Two simple improvements for Duplicate Items (#papercut)

mark · December 16, 2017

While the current implementation of Duplicate Items probably works reasonably well for many users, in large libraries, it quickly becomes unusable. In my >13.000 item library, the Duplicate Items view is permanently populated by 149 items, most of which are true non-duplicates (e.g. different editions, articles that come in multiple parts, books that come in multiple volumes, etc.), and another sizable subset of which are near-duplicates that are unresolvable because of item type differences. Any newly introduced simple full duplicates are almost impossible to spot in this mess.

Here are two simple improvements for Duplicate Items that would make life easier for people like me:

1. Allow users to mark items as non-duplicates. Allow users to hide items from the Duplicate Items to avoid the Duplicate Items pane filling up with false positives that are not actionable. See this recent thread but also this this ancient comment by @danstillman, where the hope still was that the detection algorithm would improve soonish. A rough solution would be to simply prevent items marked as non-duplicates from showing up in the Duplicate Items view. (A problem with that could be that newly introduced duplicates to those items would then also not show up, but for such boundary cases the benefits outweight the cost.)

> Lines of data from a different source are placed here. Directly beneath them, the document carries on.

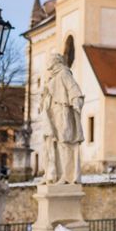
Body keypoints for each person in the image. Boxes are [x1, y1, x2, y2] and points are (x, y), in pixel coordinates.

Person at [40, 53, 85, 184]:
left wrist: (76, 101)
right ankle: (52, 174)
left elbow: (74, 89)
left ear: (54, 61)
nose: (47, 63)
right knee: (51, 143)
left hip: (62, 112)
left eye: (49, 60)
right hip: (52, 114)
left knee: (64, 144)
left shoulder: (64, 74)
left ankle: (67, 176)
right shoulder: (52, 77)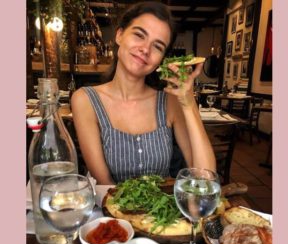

2. Allow resolving near-duplicates with item type differences. Near-duplicates where only item type differs are show under Duplicate Items but do not permit any action because 'Merged items must be of the same type'. See this ancient message describing the problem. Note that this is increasingly common with the rise of preprint servers, which have items starting out as preprints and later coming out as papers. It looks like the existing version resolution dialog can already display (and therefore handle) item type differences, so little extra UI work seems needed (can't speak to what needs to be done under the hood to make this happen of course).

Thanks for considering these papercuts!

DWL-SDCA · December 16, 2017

Please excuse my naïveté here but a quick look at the Zotero database structure seems to show that each record item (article, book, book section, thesis, etc.) in a library has a unique identifier. Is it not possible to add a new field (NotDuplicateWith) to each record of the appropriate table(s) and have this field contain all of the unique IDs of items marked as non-duplicates? The duplicate detection utility could consult this field and exclude record pairs (or multiples) from the list. If a newly added item is a duplicate (or possible duplicate); its ID number wouldn't be in any existing record's NotDuplicateWith field thus could show-up in the duplicate utility's results. This is essentially what we successfully did with the SafetyLit database and its duplicate detection system.

dstillman · December 17, 2017

It's not quite that simple — while the local implementation is easy, Zotero data needs to sync, so the API has to support this somehow — but we're planning to implement marking of non-duplicates using our item relation mechanism.

Allow resolving near-duplicates with item type differences

I think we can just allow merging any items and hide fields that aren't valid for the selected item type. Issue created.

rtgilbert · December 14, 2018

My library is rather small (~2000 items) yet I have the false duplicate problem as well. Am posting here and here to keep the issue alive.

bjohas · August 15, 2020

Adding myself to this thread.

mark · February 5, 2025

I missed the seventh year anniversary of this thread but will bump it just to note that my Duplicate Items pane has grown to 276 items and is unmanagable as ever due to these papercuts still existing.

Besides the two things I noted above, I will add a third, which is by far the quickest to implement:

3. Hide duplicate items that cannot be resolved from the Duplicate Items pane. The rationale is that the Duplicate Items pane as it is currently is unusable in any library of reasonable size. As long as we can't merge near-duplicates of different types it doesn't make sense to taunt me with their existence and their listing crowds out the actual duplicates I do want to resolve.